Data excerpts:
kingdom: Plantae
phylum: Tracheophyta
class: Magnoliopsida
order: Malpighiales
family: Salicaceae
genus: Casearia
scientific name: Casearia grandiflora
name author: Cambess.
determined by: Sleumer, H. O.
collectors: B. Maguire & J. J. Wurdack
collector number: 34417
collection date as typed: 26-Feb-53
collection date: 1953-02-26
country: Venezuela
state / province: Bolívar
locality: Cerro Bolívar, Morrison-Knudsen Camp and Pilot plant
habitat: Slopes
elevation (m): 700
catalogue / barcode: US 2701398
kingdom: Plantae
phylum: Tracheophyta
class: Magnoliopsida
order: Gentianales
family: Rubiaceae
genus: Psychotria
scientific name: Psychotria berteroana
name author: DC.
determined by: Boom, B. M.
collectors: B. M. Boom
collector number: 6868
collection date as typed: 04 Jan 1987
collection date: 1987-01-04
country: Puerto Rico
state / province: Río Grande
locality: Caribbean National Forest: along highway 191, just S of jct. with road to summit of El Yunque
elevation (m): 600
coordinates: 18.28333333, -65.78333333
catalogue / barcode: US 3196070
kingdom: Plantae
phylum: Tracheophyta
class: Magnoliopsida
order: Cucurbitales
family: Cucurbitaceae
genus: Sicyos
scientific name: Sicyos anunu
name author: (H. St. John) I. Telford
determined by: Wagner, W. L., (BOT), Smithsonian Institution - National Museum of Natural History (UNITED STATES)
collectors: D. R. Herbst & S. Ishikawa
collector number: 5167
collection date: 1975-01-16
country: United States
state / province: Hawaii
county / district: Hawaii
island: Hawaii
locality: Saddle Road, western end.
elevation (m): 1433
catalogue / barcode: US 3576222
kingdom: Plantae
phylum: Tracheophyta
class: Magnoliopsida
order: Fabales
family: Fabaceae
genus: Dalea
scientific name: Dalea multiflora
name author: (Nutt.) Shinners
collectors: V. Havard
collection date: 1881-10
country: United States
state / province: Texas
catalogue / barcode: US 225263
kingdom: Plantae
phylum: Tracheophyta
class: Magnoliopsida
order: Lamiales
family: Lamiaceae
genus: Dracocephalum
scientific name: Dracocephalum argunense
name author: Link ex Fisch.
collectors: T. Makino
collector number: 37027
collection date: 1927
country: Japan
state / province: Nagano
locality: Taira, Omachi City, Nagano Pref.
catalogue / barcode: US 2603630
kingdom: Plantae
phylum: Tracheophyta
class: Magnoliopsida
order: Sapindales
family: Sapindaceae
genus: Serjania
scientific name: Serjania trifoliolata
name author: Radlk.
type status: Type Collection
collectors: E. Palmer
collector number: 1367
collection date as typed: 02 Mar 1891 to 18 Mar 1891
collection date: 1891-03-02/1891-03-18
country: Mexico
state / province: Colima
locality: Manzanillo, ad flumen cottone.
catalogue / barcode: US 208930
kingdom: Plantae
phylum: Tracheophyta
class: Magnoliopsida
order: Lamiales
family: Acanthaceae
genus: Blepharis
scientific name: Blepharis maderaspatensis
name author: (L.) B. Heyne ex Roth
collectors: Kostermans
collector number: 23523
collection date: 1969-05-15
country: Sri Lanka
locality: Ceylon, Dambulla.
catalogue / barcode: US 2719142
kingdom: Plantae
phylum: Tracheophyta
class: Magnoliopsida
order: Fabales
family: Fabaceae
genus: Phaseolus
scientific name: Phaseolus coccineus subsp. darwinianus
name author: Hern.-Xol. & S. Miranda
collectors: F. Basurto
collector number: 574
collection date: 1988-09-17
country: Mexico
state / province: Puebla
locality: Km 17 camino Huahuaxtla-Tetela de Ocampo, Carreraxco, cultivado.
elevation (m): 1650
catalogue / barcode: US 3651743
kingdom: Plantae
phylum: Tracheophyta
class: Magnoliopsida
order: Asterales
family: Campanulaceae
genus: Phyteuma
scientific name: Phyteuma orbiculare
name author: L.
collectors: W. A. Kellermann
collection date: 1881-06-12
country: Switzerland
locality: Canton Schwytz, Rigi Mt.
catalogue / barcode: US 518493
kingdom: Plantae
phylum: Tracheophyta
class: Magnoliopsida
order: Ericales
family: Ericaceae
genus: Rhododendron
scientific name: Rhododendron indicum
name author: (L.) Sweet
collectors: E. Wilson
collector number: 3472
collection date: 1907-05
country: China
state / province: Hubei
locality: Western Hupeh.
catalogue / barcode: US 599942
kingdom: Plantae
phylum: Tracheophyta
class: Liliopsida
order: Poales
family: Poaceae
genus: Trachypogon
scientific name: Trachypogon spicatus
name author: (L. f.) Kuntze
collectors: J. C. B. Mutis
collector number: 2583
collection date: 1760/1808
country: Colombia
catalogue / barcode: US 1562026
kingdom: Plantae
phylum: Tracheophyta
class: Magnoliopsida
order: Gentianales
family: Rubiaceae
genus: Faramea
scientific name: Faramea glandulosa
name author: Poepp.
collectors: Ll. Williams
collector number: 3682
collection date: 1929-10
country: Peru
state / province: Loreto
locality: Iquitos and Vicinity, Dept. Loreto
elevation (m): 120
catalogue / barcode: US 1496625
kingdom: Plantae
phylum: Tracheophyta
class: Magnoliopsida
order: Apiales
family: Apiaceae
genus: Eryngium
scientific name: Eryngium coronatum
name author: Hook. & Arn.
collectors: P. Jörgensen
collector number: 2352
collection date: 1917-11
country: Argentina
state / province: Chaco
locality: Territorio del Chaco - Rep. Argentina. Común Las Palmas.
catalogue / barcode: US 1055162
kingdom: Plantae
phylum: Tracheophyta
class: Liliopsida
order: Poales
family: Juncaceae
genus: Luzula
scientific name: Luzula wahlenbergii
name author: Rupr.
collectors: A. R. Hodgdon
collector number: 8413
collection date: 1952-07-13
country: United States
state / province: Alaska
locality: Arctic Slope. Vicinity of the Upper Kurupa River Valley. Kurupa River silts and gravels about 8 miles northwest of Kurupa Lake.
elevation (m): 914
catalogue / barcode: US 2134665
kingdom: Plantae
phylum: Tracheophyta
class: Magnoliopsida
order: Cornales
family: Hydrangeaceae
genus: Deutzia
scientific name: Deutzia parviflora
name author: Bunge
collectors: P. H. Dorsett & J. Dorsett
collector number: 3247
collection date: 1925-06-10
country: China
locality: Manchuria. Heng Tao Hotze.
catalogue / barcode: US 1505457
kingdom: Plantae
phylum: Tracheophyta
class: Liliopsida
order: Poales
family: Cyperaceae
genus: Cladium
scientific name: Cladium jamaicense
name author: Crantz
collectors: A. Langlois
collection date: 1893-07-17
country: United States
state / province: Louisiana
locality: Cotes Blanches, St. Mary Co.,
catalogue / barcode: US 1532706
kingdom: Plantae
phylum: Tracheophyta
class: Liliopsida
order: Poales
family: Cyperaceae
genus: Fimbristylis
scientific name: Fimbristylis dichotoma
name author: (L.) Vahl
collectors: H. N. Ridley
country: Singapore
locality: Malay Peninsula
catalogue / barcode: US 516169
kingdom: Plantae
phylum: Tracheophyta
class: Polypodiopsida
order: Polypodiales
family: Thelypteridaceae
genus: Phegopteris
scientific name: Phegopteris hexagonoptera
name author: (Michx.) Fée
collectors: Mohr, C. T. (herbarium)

» Problem to solve
Give all of the rows above again line for line, keeping every field name and value unchanged.

» Exercise solution
kingdom: Plantae
phylum: Tracheophyta
class: Magnoliopsida
order: Malpighiales
family: Salicaceae
genus: Casearia
scientific name: Casearia grandiflora
name author: Cambess.
determined by: Sleumer, H. O.
collectors: B. Maguire & J. J. Wurdack
collector number: 34417
collection date as typed: 26-Feb-53
collection date: 1953-02-26
country: Venezuela
state / province: Bolívar
locality: Cerro Bolívar, Morrison-Knudsen Camp and Pilot plant
habitat: Slopes
elevation (m): 700
catalogue / barcode: US 2701398
kingdom: Plantae
phylum: Tracheophyta
class: Magnoliopsida
order: Gentianales
family: Rubiaceae
genus: Psychotria
scientific name: Psychotria berteroana
name author: DC.
determined by: Boom, B. M.
collectors: B. M. Boom
collector number: 6868
collection date as typed: 04 Jan 1987
collection date: 1987-01-04
country: Puerto Rico
state / province: Río Grande
locality: Caribbean National Forest: along highway 191, just S of jct. with road to summit of El Yunque
elevation (m): 600
coordinates: 18.28333333, -65.78333333
catalogue / barcode: US 3196070
kingdom: Plantae
phylum: Tracheophyta
class: Magnoliopsida
order: Cucurbitales
family: Cucurbitaceae
genus: Sicyos
scientific name: Sicyos anunu
name author: (H. St. John) I. Telford
determined by: Wagner, W. L., (BOT), Smithsonian Institution - National Museum of Natural History (UNITED STATES)
collectors: D. R. Herbst & S. Ishikawa
collector number: 5167
collection date: 1975-01-16
country: United States
state / province: Hawaii
county / district: Hawaii
island: Hawaii
locality: Saddle Road, western end.
elevation (m): 1433
catalogue / barcode: US 3576222
kingdom: Plantae
phylum: Tracheophyta
class: Magnoliopsida
order: Fabales
family: Fabaceae
genus: Dalea
scientific name: Dalea multiflora
name author: (Nutt.) Shinners
collectors: V. Havard
collection date: 1881-10
country: United States
state / province: Texas
catalogue / barcode: US 225263
kingdom: Plantae
phylum: Tracheophyta
class: Magnoliopsida
order: Lamiales
family: Lamiaceae
genus: Dracocephalum
scientific name: Dracocephalum argunense
name author: Link ex Fisch.
collectors: T. Makino
collector number: 37027
collection date: 1927
country: Japan
state / province: Nagano
locality: Taira, Omachi City, Nagano Pref.
catalogue / barcode: US 2603630
kingdom: Plantae
phylum: Tracheophyta
class: Magnoliopsida
order: Sapindales
family: Sapindaceae
genus: Serjania
scientific name: Serjania trifoliolata
name author: Radlk.
type status: Type Collection
collectors: E. Palmer
collector number: 1367
collection date as typed: 02 Mar 1891 to 18 Mar 1891
collection date: 1891-03-02/1891-03-18
country: Mexico
state / province: Colima
locality: Manzanillo, ad flumen cottone.
catalogue / barcode: US 208930
kingdom: Plantae
phylum: Tracheophyta
class: Magnoliopsida
order: Lamiales
family: Acanthaceae
genus: Blepharis
scientific name: Blepharis maderaspatensis
name author: (L.) B. Heyne ex Roth
collectors: Kostermans
collector number: 23523
collection date: 1969-05-15
country: Sri Lanka
locality: Ceylon, Dambulla.
catalogue / barcode: US 2719142
kingdom: Plantae
phylum: Tracheophyta
class: Magnoliopsida
order: Fabales
family: Fabaceae
genus: Phaseolus
scientific name: Phaseolus coccineus subsp. darwinianus
name author: Hern.-Xol. & S. Miranda
collectors: F. Basurto
collector number: 574
collection date: 1988-09-17
country: Mexico
state / province: Puebla
locality: Km 17 camino Huahuaxtla-Tetela de Ocampo, Carreraxco, cultivado.
elevation (m): 1650
catalogue / barcode: US 3651743
kingdom: Plantae
phylum: Tracheophyta
class: Magnoliopsida
order: Asterales
family: Campanulaceae
genus: Phyteuma
scientific name: Phyteuma orbiculare
name author: L.
collectors: W. A. Kellermann
collection date: 1881-06-12
country: Switzerland
locality: Canton Schwytz, Rigi Mt.
catalogue / barcode: US 518493
kingdom: Plantae
phylum: Tracheophyta
class: Magnoliopsida
order: Ericales
family: Ericaceae
genus: Rhododendron
scientific name: Rhododendron indicum
name author: (L.) Sweet
collectors: E. Wilson
collector number: 3472
collection date: 1907-05
country: China
state / province: Hubei
locality: Western Hupeh.
catalogue / barcode: US 599942
kingdom: Plantae
phylum: Tracheophyta
class: Liliopsida
order: Poales
family: Poaceae
genus: Trachypogon
scientific name: Trachypogon spicatus
name author: (L. f.) Kuntze
collectors: J. C. B. Mutis
collector number: 2583
collection date: 1760/1808
country: Colombia
catalogue / barcode: US 1562026
kingdom: Plantae
phylum: Tracheophyta
class: Magnoliopsida
order: Gentianales
family: Rubiaceae
genus: Faramea
scientific name: Faramea glandulosa
name author: Poepp.
collectors: Ll. Williams
collector number: 3682
collection date: 1929-10
country: Peru
state / province: Loreto
locality: Iquitos and Vicinity, Dept. Loreto
elevation (m): 120
catalogue / barcode: US 1496625
kingdom: Plantae
phylum: Tracheophyta
class: Magnoliopsida
order: Apiales
family: Apiaceae
genus: Eryngium
scientific name: Eryngium coronatum
name author: Hook. & Arn.
collectors: P. Jörgensen
collector number: 2352
collection date: 1917-11
country: Argentina
state / province: Chaco
locality: Territorio del Chaco - Rep. Argentina. Común Las Palmas.
catalogue / barcode: US 1055162
kingdom: Plantae
phylum: Tracheophyta
class: Liliopsida
order: Poales
family: Juncaceae
genus: Luzula
scientific name: Luzula wahlenbergii
name author: Rupr.
collectors: A. R. Hodgdon
collector number: 8413
collection date: 1952-07-13
country: United States
state / province: Alaska
locality: Arctic Slope. Vicinity of the Upper Kurupa River Valley. Kurupa River silts and gravels about 8 miles northwest of Kurupa Lake.
elevation (m): 914
catalogue / barcode: US 2134665
kingdom: Plantae
phylum: Tracheophyta
class: Magnoliopsida
order: Cornales
family: Hydrangeaceae
genus: Deutzia
scientific name: Deutzia parviflora
name author: Bunge
collectors: P. H. Dorsett & J. Dorsett
collector number: 3247
collection date: 1925-06-10
country: China
locality: Manchuria. Heng Tao Hotze.
catalogue / barcode: US 1505457
kingdom: Plantae
phylum: Tracheophyta
class: Liliopsida
order: Poales
family: Cyperaceae
genus: Cladium
scientific name: Cladium jamaicense
name author: Crantz
collectors: A. Langlois
collection date: 1893-07-17
country: United States
state / province: Louisiana
locality: Cotes Blanches, St. Mary Co.,
catalogue / barcode: US 1532706
kingdom: Plantae
phylum: Tracheophyta
class: Liliopsida
order: Poales
family: Cyperaceae
genus: Fimbristylis
scientific name: Fimbristylis dichotoma
name author: (L.) Vahl
collectors: H. N. Ridley
country: Singapore
locality: Malay Peninsula
catalogue / barcode: US 516169
kingdom: Plantae
phylum: Tracheophyta
class: Polypodiopsida
order: Polypodiales
family: Thelypteridaceae
genus: Phegopteris
scientific name: Phegopteris hexagonoptera
name author: (Michx.) Fée
collectors: Mohr, C. T. (herbarium)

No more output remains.